I don’t call Mollie all that much at the moment. She’s busy with Bellamy Brooks, my brother, and the baby, and I’m busy…well, pining after her best friend like a lovesick dickhead.
“Where is she?” The words come out as a growl, but I’m too anxious to apologize at the moment. I haven’t seen Wheeler’s car around the ranch today, so I don’t know if she went back to Dallas or what.
“Who? Duke, what’s going—”
“Wheeler. Cash just let slip that she’s pregnant, which I assume he heard from you?”
Dead silence.
Then: “Oh, Jesus.” She lets out a breath. “Okay, Cash wasn’t supposed to find out. Wheeler was at our place taking the tests, and he just happened to walk in on us.”
I picture the scene: Wheeler crying with her face in her hands. Mollie patting her back. Cash wanting to help but not knowing what the hell to do.
I feel like I just got sucker punched in the throat.

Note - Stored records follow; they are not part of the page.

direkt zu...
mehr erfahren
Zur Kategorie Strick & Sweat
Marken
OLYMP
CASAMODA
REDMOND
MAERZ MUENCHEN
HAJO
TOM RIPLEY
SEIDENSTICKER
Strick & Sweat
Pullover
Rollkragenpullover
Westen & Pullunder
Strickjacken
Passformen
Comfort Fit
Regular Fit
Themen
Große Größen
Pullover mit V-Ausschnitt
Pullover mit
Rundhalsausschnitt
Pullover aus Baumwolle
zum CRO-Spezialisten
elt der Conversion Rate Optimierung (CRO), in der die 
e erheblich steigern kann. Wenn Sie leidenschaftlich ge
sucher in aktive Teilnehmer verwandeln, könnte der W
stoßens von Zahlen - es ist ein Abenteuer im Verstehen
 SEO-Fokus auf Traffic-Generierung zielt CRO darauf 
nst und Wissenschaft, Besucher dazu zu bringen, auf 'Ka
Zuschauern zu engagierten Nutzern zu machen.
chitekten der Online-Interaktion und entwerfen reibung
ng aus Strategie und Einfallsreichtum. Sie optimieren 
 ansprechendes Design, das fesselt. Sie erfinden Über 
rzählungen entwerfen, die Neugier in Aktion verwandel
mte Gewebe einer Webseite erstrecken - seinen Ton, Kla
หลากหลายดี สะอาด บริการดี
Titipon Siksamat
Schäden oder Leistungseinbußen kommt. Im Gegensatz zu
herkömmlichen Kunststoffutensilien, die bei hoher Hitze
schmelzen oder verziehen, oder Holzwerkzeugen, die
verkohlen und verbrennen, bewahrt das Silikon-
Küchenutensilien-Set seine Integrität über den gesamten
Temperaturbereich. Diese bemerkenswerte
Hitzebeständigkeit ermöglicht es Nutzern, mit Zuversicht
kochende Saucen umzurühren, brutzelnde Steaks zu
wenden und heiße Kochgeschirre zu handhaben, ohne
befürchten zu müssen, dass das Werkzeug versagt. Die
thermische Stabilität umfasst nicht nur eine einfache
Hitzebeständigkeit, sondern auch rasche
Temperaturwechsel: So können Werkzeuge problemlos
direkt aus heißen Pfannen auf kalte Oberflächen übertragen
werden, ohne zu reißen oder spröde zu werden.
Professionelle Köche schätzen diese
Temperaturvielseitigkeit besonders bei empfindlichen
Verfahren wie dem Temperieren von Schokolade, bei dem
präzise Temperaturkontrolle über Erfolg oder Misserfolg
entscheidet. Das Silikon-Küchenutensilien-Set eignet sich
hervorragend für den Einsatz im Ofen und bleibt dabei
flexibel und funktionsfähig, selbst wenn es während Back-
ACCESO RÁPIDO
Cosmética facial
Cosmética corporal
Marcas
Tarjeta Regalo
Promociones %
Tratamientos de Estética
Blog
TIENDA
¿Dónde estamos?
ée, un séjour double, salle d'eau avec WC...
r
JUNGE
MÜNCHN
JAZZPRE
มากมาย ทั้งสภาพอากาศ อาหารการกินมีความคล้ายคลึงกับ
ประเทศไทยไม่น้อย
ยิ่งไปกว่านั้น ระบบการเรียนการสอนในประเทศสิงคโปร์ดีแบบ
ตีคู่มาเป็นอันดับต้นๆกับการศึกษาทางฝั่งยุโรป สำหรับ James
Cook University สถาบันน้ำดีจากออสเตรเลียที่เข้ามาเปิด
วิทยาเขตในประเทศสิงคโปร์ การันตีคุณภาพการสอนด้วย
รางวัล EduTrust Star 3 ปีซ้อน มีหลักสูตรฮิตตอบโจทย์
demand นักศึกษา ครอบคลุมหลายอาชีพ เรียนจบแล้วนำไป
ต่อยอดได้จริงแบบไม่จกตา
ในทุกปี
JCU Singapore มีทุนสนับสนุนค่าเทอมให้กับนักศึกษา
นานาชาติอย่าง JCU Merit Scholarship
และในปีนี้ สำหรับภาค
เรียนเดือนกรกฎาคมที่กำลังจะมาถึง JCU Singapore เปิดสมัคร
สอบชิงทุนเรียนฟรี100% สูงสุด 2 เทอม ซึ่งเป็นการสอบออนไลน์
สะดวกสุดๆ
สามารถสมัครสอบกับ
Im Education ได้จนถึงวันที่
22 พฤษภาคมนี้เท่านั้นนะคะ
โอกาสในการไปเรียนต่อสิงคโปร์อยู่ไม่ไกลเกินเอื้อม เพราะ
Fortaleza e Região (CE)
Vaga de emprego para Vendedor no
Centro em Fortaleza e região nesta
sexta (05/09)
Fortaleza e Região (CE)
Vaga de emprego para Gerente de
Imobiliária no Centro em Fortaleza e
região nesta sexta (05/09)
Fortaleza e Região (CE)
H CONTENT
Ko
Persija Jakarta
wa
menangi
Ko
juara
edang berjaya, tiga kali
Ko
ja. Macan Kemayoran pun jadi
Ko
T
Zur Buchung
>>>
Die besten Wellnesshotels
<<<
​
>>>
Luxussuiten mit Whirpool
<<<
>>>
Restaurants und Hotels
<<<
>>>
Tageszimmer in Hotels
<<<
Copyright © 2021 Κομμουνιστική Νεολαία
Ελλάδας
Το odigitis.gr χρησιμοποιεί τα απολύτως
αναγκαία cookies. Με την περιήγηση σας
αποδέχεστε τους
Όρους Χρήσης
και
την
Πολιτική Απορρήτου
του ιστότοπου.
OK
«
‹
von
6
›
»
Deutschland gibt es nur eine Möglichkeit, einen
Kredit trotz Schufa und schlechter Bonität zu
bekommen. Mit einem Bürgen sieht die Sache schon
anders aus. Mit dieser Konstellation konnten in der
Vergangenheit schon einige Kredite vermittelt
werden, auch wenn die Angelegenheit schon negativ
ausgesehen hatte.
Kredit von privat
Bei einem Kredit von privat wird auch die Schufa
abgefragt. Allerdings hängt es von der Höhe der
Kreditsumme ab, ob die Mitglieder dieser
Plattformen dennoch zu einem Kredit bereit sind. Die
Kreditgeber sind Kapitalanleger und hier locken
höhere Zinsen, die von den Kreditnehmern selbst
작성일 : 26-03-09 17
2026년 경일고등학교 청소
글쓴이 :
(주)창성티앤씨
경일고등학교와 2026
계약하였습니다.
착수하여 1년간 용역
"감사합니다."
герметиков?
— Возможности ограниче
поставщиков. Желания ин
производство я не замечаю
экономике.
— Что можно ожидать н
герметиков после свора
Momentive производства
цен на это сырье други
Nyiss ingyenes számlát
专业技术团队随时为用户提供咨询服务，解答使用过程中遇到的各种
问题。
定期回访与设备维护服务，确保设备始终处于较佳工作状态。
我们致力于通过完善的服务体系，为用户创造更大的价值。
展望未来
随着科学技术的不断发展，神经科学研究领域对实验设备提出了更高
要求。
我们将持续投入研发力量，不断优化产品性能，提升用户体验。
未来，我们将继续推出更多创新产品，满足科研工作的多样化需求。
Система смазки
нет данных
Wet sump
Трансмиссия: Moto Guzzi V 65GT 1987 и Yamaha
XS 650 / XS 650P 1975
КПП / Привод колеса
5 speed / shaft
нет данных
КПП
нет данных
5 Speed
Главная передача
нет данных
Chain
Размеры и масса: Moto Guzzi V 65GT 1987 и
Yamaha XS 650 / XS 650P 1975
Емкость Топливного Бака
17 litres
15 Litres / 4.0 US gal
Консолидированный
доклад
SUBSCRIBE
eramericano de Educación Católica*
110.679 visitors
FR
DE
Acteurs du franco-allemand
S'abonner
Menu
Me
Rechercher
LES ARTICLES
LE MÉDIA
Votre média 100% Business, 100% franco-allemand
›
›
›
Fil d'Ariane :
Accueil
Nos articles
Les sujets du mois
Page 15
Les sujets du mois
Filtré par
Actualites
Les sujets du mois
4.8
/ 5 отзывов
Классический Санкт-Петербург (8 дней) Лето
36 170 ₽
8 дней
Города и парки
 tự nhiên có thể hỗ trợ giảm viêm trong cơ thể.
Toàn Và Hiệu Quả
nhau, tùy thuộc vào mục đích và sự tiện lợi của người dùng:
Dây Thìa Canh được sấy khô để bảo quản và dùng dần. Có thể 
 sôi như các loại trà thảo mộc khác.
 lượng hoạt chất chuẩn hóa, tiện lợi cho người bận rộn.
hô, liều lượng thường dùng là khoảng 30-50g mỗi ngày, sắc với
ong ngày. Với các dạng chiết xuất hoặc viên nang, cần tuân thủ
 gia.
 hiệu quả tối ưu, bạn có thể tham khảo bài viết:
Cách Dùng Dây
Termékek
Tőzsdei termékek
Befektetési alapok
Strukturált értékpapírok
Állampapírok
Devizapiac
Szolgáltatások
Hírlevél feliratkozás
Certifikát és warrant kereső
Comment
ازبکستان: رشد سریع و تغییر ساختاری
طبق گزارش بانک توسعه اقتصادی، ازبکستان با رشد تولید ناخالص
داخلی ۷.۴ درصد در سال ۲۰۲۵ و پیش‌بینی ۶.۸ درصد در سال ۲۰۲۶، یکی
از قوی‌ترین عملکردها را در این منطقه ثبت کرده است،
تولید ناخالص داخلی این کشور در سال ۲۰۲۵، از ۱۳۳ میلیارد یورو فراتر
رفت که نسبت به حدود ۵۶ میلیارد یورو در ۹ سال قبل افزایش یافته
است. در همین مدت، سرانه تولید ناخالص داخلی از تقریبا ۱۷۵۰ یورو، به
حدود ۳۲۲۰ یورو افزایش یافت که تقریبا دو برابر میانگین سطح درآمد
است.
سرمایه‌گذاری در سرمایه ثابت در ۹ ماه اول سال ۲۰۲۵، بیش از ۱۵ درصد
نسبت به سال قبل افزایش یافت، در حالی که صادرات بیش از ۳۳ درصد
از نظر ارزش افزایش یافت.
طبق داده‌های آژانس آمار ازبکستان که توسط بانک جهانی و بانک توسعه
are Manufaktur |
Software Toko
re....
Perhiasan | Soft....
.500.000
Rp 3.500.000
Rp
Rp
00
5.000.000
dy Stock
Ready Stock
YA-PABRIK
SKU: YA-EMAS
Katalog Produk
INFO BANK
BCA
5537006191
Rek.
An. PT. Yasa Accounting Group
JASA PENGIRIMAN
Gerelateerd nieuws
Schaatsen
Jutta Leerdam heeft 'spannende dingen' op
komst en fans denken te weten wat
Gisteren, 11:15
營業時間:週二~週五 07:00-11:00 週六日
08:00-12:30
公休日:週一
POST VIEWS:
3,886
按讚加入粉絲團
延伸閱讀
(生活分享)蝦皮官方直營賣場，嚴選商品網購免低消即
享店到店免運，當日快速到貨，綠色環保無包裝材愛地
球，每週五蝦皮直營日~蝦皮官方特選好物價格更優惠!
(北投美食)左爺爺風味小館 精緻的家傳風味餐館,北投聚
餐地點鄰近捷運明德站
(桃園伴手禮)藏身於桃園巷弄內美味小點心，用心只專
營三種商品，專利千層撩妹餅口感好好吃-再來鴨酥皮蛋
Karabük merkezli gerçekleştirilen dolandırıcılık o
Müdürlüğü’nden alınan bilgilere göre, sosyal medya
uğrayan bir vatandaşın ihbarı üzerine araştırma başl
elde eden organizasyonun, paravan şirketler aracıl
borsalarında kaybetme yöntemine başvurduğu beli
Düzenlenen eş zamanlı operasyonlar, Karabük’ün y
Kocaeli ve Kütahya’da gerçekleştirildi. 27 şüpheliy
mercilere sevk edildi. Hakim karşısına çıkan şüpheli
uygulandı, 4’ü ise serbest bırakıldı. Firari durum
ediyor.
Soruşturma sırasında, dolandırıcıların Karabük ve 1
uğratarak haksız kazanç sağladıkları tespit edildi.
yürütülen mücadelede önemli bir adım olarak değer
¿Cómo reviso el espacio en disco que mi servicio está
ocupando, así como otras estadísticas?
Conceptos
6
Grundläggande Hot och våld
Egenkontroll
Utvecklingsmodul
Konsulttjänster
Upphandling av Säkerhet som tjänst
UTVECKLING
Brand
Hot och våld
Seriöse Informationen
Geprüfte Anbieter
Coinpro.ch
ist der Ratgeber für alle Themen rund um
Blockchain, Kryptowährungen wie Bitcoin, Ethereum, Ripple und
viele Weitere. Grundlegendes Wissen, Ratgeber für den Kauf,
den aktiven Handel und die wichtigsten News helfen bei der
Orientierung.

At the same time, my stomach roils, and I feel like I’m gonna lose my lunch. “How long ago was this?”
“Um.”
“Mollie.”
“Not long. Like…two days ago.”
“Two days!” I close my eyes. Bite the inside of my cheek to keep from saying something I’ll regret. “You—she—Cash—y’all kept this from me for two days? Why didn’t she tell me?”
“You’ll have to ask her that. This is her news to share. I’m sorry you found out this way—”
“How is she?”
Mollie pauses.
“Please, Mollie.” I put a hand on my hip. “I’m literally worried sick here. Is she at the New House? I haven’t seen—”
“She went back home to Dallas.”
I don’t know why that information stings. Or maybe I do. She’s running, clearly afraid.
She afraid of me? I’ve never given her any reason to be on alert, have I?
Granted, this pregnancy was definitely not planned. It’s more than a surprise—it’s a fucking shock. I gotta give Wheeler more credit for not telling me right away. Maybe she needed some time to process the news herself.
Guess I just wanna play a role in her life more like Mollie’s. I want Wheeler to trust me. I want to be the person she goes to when shit hits the fan.
But I’m not. And even though Wheeler has told me more than once that she’s not interested in any kind of deep relationship, I still want one to happen.
“Can I ask you for her address?”
“Duke…I don’t know.”
I swallow the tightness in my throat. “I gotta see her, Mollie. It’s killing me not knowing…I need to know she’s okay. Or do what I can to make this suck less for her. I imagine she’s not doing great if you won’t say a word about her.”
Another pause.
“You think Cash would sit on this news?” I press. “I know y’all had a scare too. I imagine you told him right away so he didn’t have to worry, right?”
Mollie clears her throat. “That was different.”